* _Directions_: Transcribe every one of the entries below character for character, keeping each line as it appears.

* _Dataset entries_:
::::::::

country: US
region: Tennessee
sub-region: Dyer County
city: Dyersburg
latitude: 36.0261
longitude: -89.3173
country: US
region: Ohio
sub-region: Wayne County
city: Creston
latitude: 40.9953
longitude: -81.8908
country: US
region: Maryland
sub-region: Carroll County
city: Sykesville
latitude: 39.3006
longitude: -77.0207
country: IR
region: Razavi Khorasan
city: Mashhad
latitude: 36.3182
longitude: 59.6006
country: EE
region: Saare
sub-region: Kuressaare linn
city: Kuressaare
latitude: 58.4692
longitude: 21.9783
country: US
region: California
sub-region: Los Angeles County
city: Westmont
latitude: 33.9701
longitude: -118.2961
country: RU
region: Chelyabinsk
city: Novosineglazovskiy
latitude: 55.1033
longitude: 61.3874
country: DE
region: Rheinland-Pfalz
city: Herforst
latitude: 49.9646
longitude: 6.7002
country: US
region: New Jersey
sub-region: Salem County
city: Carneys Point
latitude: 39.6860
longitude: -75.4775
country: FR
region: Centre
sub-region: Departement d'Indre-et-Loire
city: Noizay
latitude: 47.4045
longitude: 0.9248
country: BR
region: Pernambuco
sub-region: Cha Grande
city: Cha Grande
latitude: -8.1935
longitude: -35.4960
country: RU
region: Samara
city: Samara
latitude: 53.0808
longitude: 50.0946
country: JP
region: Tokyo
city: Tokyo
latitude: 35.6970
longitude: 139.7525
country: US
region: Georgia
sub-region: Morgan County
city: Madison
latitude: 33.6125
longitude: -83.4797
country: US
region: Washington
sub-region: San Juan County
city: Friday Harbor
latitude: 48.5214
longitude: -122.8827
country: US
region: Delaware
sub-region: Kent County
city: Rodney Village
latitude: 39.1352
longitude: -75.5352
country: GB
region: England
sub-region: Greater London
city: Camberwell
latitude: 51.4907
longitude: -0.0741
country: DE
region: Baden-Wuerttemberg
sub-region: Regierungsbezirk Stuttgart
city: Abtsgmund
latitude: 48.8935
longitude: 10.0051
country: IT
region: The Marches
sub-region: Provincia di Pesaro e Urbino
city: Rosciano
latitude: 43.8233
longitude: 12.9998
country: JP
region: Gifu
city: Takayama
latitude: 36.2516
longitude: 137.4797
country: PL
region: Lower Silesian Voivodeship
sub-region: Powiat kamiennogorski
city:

::::::::

* _Exercise result_:
country: US
region: Tennessee
sub-region: Dyer County
city: Dyersburg
latitude: 36.0261
longitude: -89.3173
country: US
region: Ohio
sub-region: Wayne County
city: Creston
latitude: 40.9953
longitude: -81.8908
country: US
region: Maryland
sub-region: Carroll County
city: Sykesville
latitude: 39.3006
longitude: -77.0207
country: IR
region: Razavi Khorasan
city: Mashhad
latitude: 36.3182
longitude: 59.6006
country: EE
region: Saare
sub-region: Kuressaare linn
city: Kuressaare
latitude: 58.4692
longitude: 21.9783
country: US
region: California
sub-region: Los Angeles County
city: Westmont
latitude: 33.9701
longitude: -118.2961
country: RU
region: Chelyabinsk
city: Novosineglazovskiy
latitude: 55.1033
longitude: 61.3874
country: DE
region: Rheinland-Pfalz
city: Herforst
latitude: 49.9646
longitude: 6.7002
country: US
region: New Jersey
sub-region: Salem County
city: Carneys Point
latitude: 39.6860
longitude: -75.4775
country: FR
region: Centre
sub-region: Departement d'Indre-et-Loire
city: Noizay
latitude: 47.4045
longitude: 0.9248
country: BR
region: Pernambuco
sub-region: Cha Grande
city: Cha Grande
latitude: -8.1935
longitude: -35.4960
country: RU
region: Samara
city: Samara
latitude: 53.0808
longitude: 50.0946
country: JP
region: Tokyo
city: Tokyo
latitude: 35.6970
longitude: 139.7525
country: US
region: Georgia
sub-region: Morgan County
city: Madison
latitude: 33.6125
longitude: -83.4797
country: US
region: Washington
sub-region: San Juan County
city: Friday Harbor
latitude: 48.5214
longitude: -122.8827
country: US
region: Delaware
sub-region: Kent County
city: Rodney Village
latitude: 39.1352
longitude: -75.5352
country: GB
region: England
sub-region: Greater London
city: Camberwell
latitude: 51.4907
longitude: -0.0741
country: DE
region: Baden-Wuerttemberg
sub-region: Regierungsbezirk Stuttgart
city: Abtsgmund
latitude: 48.8935
longitude: 10.0051
country: IT
region: The Marches
sub-region: Provincia di Pesaro e Urbino
city: Rosciano
latitude: 43.8233
longitude: 12.9998
country: JP
region: Gifu
city: Takayama
latitude: 36.2516
longitude: 137.4797
country: PL
region: Lower Silesian Voivodeship
sub-region: Powiat kamiennogorski
city:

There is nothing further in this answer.